Sorry for the delay - I had to scrounge for a system with an ESB2 in it as I am not working on that platform anymore these days. It works fine now with your fixed kernel. I checked and I see that the patch is in linux-kernel-test.patch. The offending code had moved from libata-core.c to libata-sff.c, routines ata_pio_sector and __atapi_pio_bytes. Thanks!
*** Bug 468624 has been marked as a duplicate of this bug. ***
This request was evaluated by Red Hat Product Management for inclusion in a Red
Hat Enterprise Linux maintenance release. Product Management has requested
further review of this request by Red Hat Engineering, for potential
inclusion in a Red Hat Enterprise Linux Update release for currently deployed
products. This request is not yet committed for inclusion in an Update
You can download this test kernel from http://people.redhat.com/dzickus/el5
Please do NOT transition this bugzilla state to VERIFIED until our QE team
has sent specific instructions indicating when to do so. However feel free
to provide a comment indicating that this fix has been verified.
~~ Attention - RHEL 5.4 Beta Released! ~~
RHEL 5.4 Beta has been released! There should be a fix present in the Beta release that addresses this particular request. Please test and report back results here, at your earliest convenience. RHEL 5.4 General Availability release is just around the corner!
If you encounter any issues while testing Beta, please describe the issues you have encountered and set the bug into NEED_INFO. If you encounter new issues, please clone this bug to open a new issue and request it be reviewed for inclusion in RHEL 5.4 or a later update, if it is not of urgent severity.
Please do not flip the bug status to VERIFIED. Only post your verification results, and if available, update Verified field with the appropriate value.
Questions can be posted to this bug or your customer or partner representative.
I am on 5.3 for a while. I have since upgraded to AHCI. My /etc/modprobe:
old: alias scsi_hostadapter2 ata_piix
new: alias scsi_hostadapter2 ahci
Am I safe from this bug till I can finally upgrade to 5.4?
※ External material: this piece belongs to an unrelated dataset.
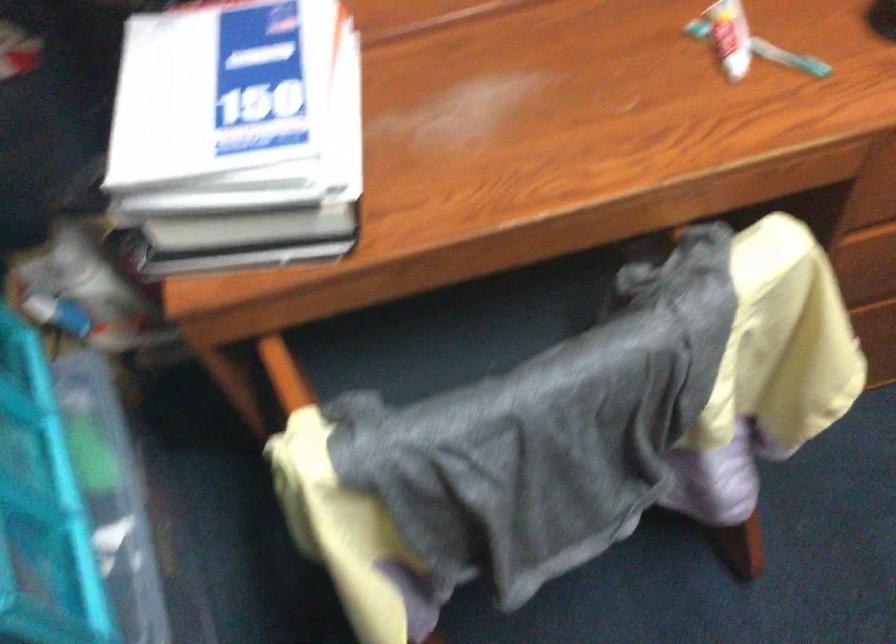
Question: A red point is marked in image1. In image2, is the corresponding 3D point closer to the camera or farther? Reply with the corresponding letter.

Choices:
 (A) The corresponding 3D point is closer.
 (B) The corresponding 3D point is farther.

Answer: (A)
The original problem was seen using ata_piix, the fix was actually to
libata core code so its possible that you could have a case where you run
into this crash, though you probably would have hit it by now since this
fix was committed to -134.el5.
An advisory has been issued which should help the problem
described in this bug report. This report is therefore being
closed with a resolution of ERRATA. For more information
on therefore solution and/or where to find the updated files,
please follow the link below. You may reopen this bug report
if the solution does not work for you.
(In reply to comment #23)
> The original problem was seen using ata_piix, the fix was actually to
> libata core code so its possible that you could have a case where you run
> into this crash, though you probably would have hit it by now since this
> fix was committed to -134.el5.
Please excuse my paranoia on this issue. The last time I tried to cut a data DVD, this bug wiped out my hard drive (twice). If I had not also been paranoid about backup, I would have lost my business. To put it bluntly, I am scared.
$ uname -r
Does this mean I am now safe to cut a data DVD with K3B?
It should be ok, but I will try and retest on ahci/k3b. Please note this
BZ has been verified on the reported configuration and closed out, we will
need to open a new BZ for any new problems encountered. Thanks.